Reference¶

This project’s aim is to use the lightest-weight, lowest-overhead, lowest latency method to achieve parallelism of arbitrary Python code, and make it natively async for Trio. Given that Python (and CPython in particular) has ongoing difficulties parallelizing CPU-bound work in threads, this package dispatches synchronous function execution to subprocesses. However, this project is not fundamentally constrained by that, and will be considering subinterpreters, or any other avenue as they become available.

Running CPU-bound functions in parallel¶

The main interface for trio-parallel is run_sync():

await trio_parallel.run_sync(sync_fn: Callable[[...], T], *args, cancellable: bool = False, limiter: CapacityLimiter | None = None) → T¶

Run sync_fn(*args) in a separate process and return/raise its outcome.

This function is intended to enable the following:

Circumventing the GIL to run CPU-bound functions in parallel
Making blocking APIs or infinite loops truly cancellable through SIGKILL/TerminateProcess without leaking resources
Protecting the main process from unstable/crashy code

Currently, this is a wrapping of multiprocessing.Process that follows the API of trio.to_thread.run_sync(). Other multiprocessing features may work but are not officially supported, and all the normal multiprocessing caveats apply. To customize worker behavior, use open_worker_context().

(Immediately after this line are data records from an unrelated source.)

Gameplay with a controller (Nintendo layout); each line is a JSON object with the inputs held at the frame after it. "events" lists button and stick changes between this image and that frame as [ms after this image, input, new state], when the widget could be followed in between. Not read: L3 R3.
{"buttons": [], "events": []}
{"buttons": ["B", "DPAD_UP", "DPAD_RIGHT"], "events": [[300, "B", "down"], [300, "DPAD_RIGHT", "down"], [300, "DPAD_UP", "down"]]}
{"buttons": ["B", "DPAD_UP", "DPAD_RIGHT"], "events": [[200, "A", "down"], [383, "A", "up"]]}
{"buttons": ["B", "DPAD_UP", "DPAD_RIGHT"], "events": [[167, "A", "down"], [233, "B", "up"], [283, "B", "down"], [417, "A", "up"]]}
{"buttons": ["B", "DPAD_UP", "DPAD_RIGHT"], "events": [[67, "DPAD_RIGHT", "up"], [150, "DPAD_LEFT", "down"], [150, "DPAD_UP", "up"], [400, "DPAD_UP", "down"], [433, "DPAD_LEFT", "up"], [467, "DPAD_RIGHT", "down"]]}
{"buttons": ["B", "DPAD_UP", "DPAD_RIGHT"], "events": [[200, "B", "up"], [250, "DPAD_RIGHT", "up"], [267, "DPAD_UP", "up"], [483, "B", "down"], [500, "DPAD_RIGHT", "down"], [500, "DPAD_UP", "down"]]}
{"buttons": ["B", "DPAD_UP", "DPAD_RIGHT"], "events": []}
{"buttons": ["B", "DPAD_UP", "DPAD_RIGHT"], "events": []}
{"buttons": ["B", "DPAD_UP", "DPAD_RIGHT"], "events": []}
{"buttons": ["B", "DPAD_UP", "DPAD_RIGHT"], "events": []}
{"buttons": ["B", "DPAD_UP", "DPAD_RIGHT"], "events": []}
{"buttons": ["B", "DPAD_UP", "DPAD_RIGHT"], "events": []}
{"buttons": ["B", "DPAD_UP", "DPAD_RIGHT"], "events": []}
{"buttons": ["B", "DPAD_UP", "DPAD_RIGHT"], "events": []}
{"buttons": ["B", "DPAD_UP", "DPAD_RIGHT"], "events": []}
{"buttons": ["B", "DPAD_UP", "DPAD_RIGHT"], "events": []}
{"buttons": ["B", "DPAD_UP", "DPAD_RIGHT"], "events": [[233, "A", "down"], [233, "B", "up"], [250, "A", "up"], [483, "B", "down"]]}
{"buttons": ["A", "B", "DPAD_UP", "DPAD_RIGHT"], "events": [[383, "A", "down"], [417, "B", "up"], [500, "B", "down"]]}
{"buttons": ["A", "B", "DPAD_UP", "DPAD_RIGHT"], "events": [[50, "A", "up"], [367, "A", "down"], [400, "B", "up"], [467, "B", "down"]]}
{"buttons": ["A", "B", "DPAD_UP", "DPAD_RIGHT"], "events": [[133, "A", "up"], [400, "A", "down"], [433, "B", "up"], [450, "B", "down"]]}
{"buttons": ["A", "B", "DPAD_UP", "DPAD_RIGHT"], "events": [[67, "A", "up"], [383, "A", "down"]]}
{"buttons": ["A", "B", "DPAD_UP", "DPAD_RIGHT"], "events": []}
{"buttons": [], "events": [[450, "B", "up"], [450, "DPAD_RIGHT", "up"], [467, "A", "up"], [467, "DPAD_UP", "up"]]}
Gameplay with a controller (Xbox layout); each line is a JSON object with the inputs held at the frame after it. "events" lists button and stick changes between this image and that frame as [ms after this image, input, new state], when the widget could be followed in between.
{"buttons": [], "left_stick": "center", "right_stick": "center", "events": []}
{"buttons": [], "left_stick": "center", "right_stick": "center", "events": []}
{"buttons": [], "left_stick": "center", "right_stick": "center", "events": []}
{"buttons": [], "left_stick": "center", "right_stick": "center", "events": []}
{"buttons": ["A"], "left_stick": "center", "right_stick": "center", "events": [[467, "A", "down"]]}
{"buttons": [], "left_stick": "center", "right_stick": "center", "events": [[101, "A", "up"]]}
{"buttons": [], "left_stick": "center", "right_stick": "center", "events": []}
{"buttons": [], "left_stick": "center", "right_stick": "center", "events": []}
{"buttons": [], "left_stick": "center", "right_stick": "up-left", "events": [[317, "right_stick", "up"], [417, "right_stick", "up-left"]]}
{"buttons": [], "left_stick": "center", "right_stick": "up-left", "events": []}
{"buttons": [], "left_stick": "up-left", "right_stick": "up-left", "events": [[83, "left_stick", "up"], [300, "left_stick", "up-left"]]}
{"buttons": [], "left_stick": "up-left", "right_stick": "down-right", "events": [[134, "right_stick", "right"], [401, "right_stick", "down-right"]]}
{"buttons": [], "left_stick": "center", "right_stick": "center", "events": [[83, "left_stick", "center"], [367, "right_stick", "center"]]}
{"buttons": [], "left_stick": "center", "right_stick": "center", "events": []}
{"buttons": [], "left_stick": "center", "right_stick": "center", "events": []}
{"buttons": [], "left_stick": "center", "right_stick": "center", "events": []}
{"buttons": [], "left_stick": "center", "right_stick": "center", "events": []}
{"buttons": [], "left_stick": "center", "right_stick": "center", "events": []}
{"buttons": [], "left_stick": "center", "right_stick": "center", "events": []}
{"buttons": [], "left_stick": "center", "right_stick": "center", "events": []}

The underlying workers are cached LIFO and reused to minimize latency. Global state of the workers is not stable between and across calls.

Parameters:

sync_fn – An importable or pickleable synchronous callable. See the multiprocessing documentation for detailed explanation of limitations.
*args – Positional arguments to pass to sync_fn. If you need keyword arguments, use functools.partial().
cancellable (bool) – Whether to allow cancellation of this operation. Cancellation always involves abrupt termination of the worker process with SIGKILL/TerminateProcess. To obtain correct semantics with CTRL+C, SIGINT is ignored when raised in workers.
limiter (None, or trio.CapacityLimiter) – An object used to limit the number of simultaneous processes. Most commonly this will be a CapacityLimiter, but any async context manager will succeed.

Returns:

Any – Whatever sync_fn(*args) returns.

Raises:

BaseException – Whatever sync_fn(*args) raises.
BrokenWorkerError – Indicates the worker died unexpectedly. Not encountered in normal use.

Note

trio_parallel.run_sync() does not work with functions defined at the REPL or in a Jupyter notebook cell due to the use of the multiprocessing spawn context… unless cloudpickle is also installed!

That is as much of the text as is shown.